Set down, word for word, the stretch of lines from the one containing "T11, status: 신규 -> 해결됨" to the end of the records below.

____

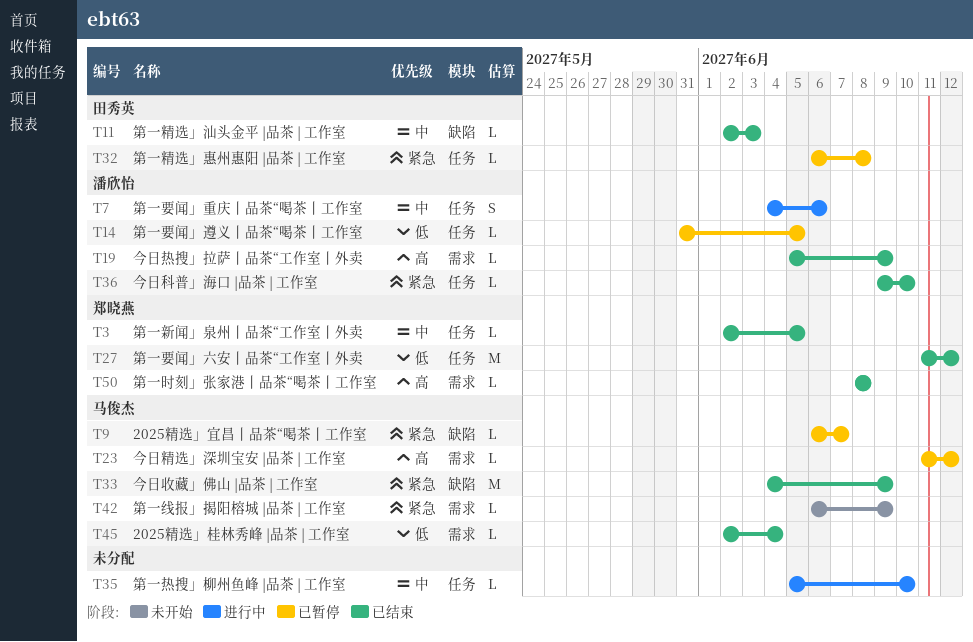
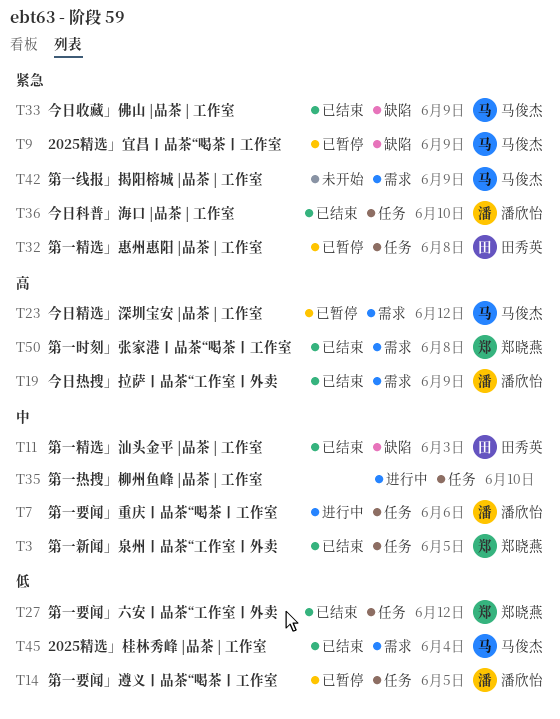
T9, due: Jun 7 -> Jun 9

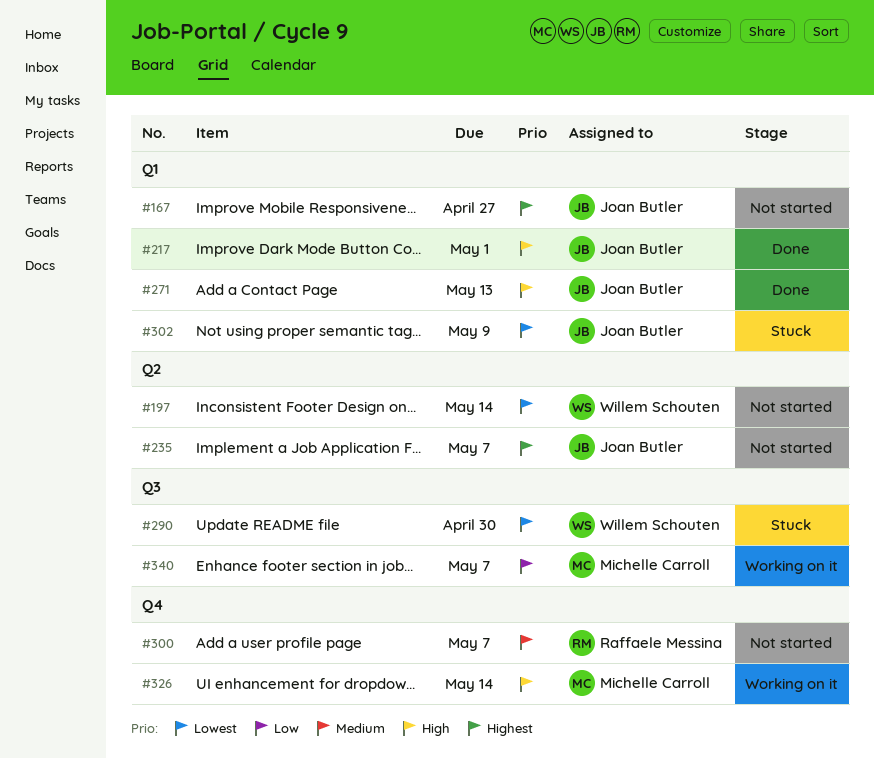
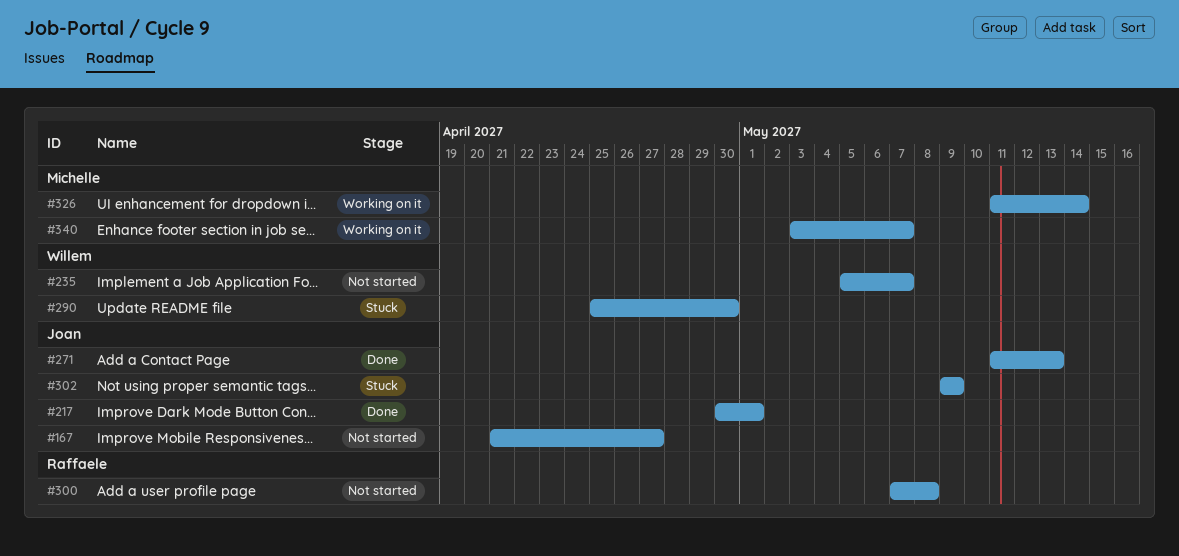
#197: present -> none
#235, owner: Joan Butler -> Willem Schouten
#300, due: May 7 -> May 8

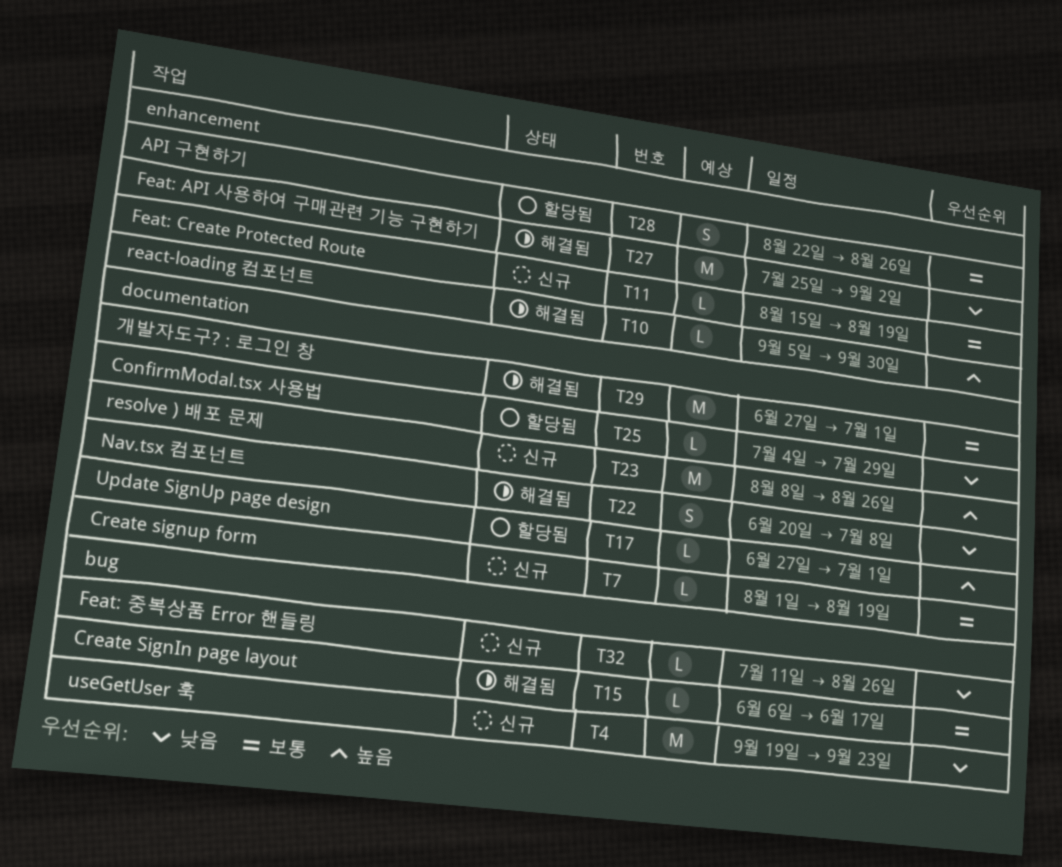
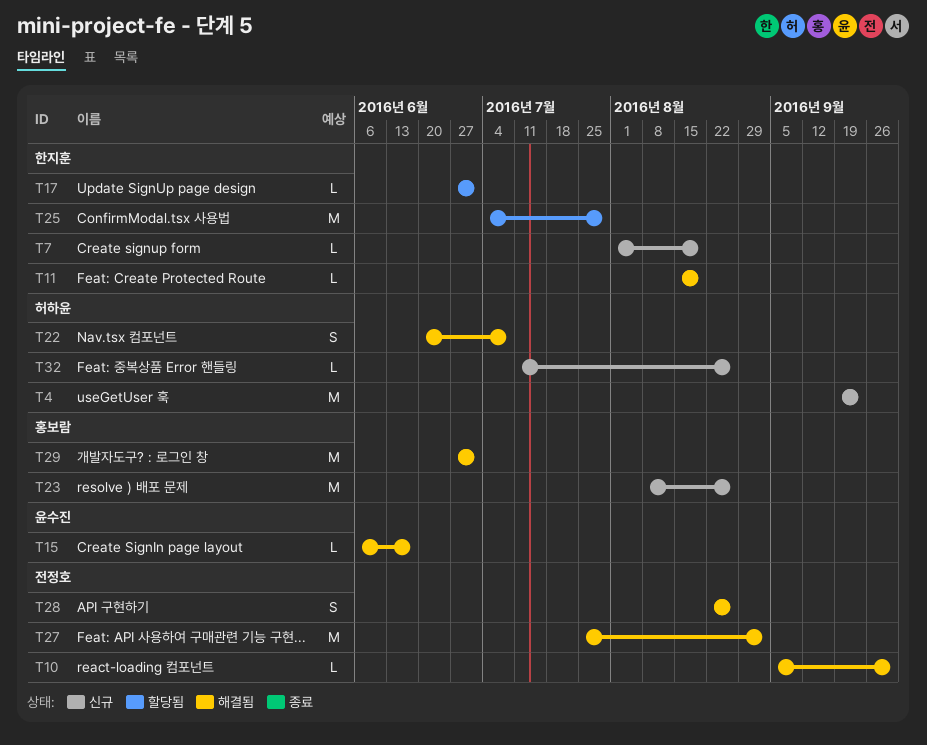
T11, status: 신규 -> 해결됨
T25, estimate: L -> M
T28, status: 할당됨 -> 해결됨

____

Response to this task>
T11, status: 신규 -> 해결됨
T25, estimate: L -> M
T28, status: 할당됨 -> 해결됨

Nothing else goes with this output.